• _Source text_:

+---+

# Concorde Travel - bad experience



## ClubMan (6 Mar 2005)

Just to finally note that the travel agent involved in this incident was  based in _Capel Street, Dublin 1_. Notwithstanding the settlement made we will definitely not deal with them again and would not recommend others to do so either based on this experience and their subsequent handling of it. We said as much to them directly too in the course of our lengthy correspondence with them while attempting to gain some redress. We hope to return to _Croatia_ sometime soon but will do so with another tour operator or independently.


----------



## Sherib (7 Mar 2005)

Glad someone got something out of them.  I had a very bad experience with this agency some years ago.  Wouldn't cross the Liffey with them since.  Could say a lot more but won't.  

Would you consider contacting Consumer Affairs?  I got a full refund from Ramada due to their advice.  Deirdre Dolan is legally qualified I believe.  And read of someone in the US getting a full refund even though they had gone on "the holiday".

8)


----------



## ClubMan (7 Mar 2005)

* I had a very bad experience with this agency some years ago.*

Interesting. Booking with them was fine but the problem and how they subsequently dealt with it (or not as was the case for a long time) was unacceptable and betrayed a complete lack of organisation, professionalism and customer care.

*Could say a lot more but won't.*

Any chance that you could?

*Would you consider contacting Consumer Affairs?*

I plan to write a letter of complaint to the _IATA_ since their behaviour was in breach of their code of conduct. I might also write to the _ODCA_ while I'm at it. However from a compensatory point of view I conside the matter closed now.

*I got a full refund from Ramada due to their advice.*

I don't understand - was this a _Concorde_ incident and why did the hotel issue a refund?

*Deirdre Dolan is legally qualified I believe.*

Who is she?

+---+

• _Dataset extract_:
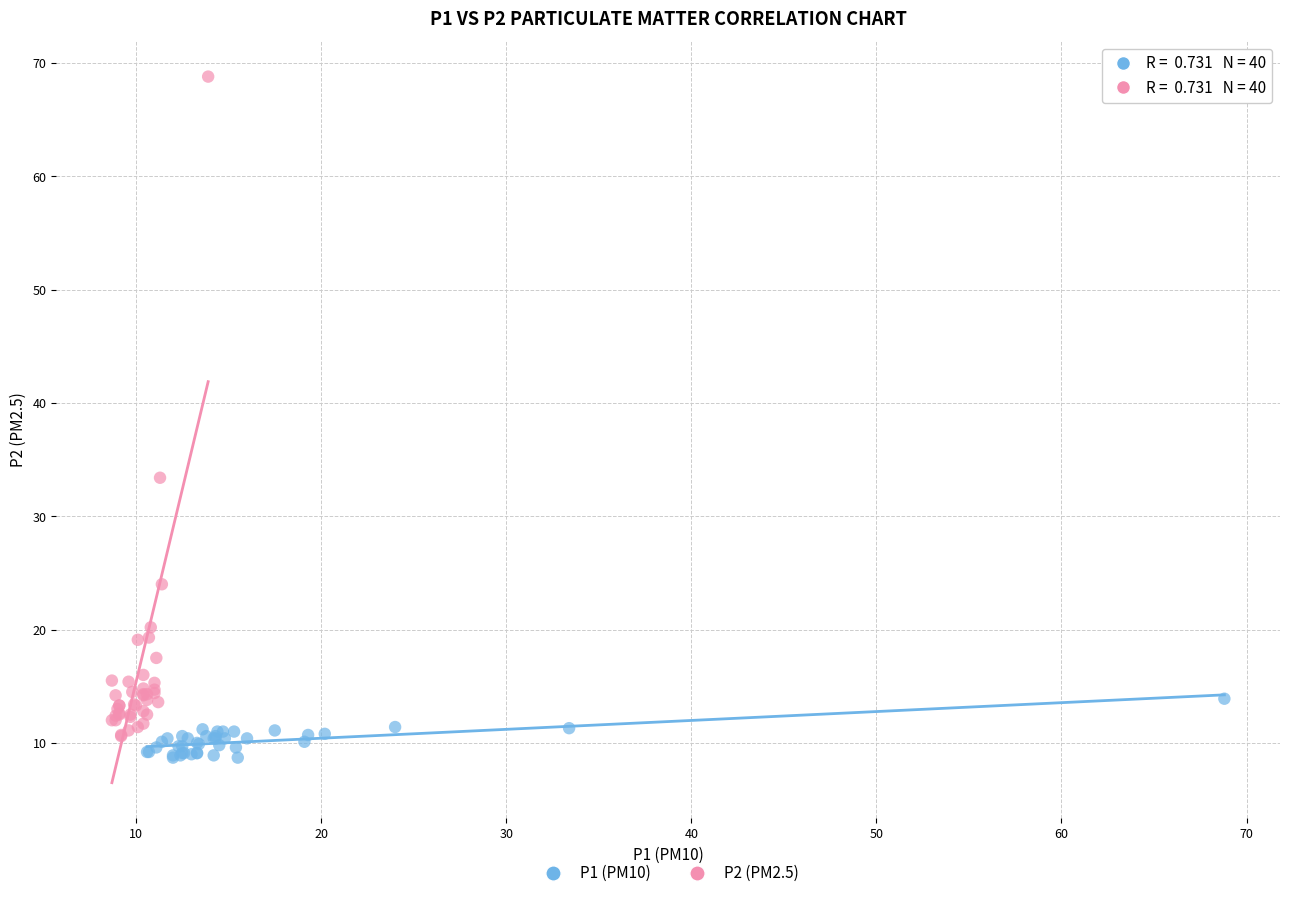

Which series has the widest spread of Y values?

P2 (PM2.5)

+---+

• _Activity_:
Write out the Concorde Travel forum thread above in full, word for word.

• _Task result_:
# Concorde Travel - bad experience



## ClubMan (6 Mar 2005)

Just to finally note that the travel agent involved in this incident was  based in _Capel Street, Dublin 1_. Notwithstanding the settlement made we will definitely not deal with them again and would not recommend others to do so either based on this experience and their subsequent handling of it. We said as much to them directly too in the course of our lengthy correspondence with them while attempting to gain some redress. We hope to return to _Croatia_ sometime soon but will do so with another tour operator or independently.


----------



## Sherib (7 Mar 2005)

Glad someone got something out of them.  I had a very bad experience with this agency some years ago.  Wouldn't cross the Liffey with them since.  Could say a lot more but won't.  

Would you consider contacting Consumer Affairs?  I got a full refund from Ramada due to their advice.  Deirdre Dolan is legally qualified I believe.  And read of someone in the US getting a full refund even though they had gone on "the holiday".

8)


----------



## ClubMan (7 Mar 2005)

* I had a very bad experience with this agency some years ago.*

Interesting. Booking with them was fine but the problem and how they subsequently dealt with it (or not as was the case for a long time) was unacceptable and betrayed a complete lack of organisation, professionalism and customer care.

*Could say a lot more but won't.*

Any chance that you could?

*Would you consider contacting Consumer Affairs?*

I plan to write a letter of complaint to the _IATA_ since their behaviour was in breach of their code of conduct. I might also write to the _ODCA_ while I'm at it. However from a compensatory point of view I conside the matter closed now.

*I got a full refund from Ramada due to their advice.*

I don't understand - was this a _Concorde_ incident and why did the hotel issue a refund?

*Deirdre Dolan is legally qualified I believe.*

Who is she?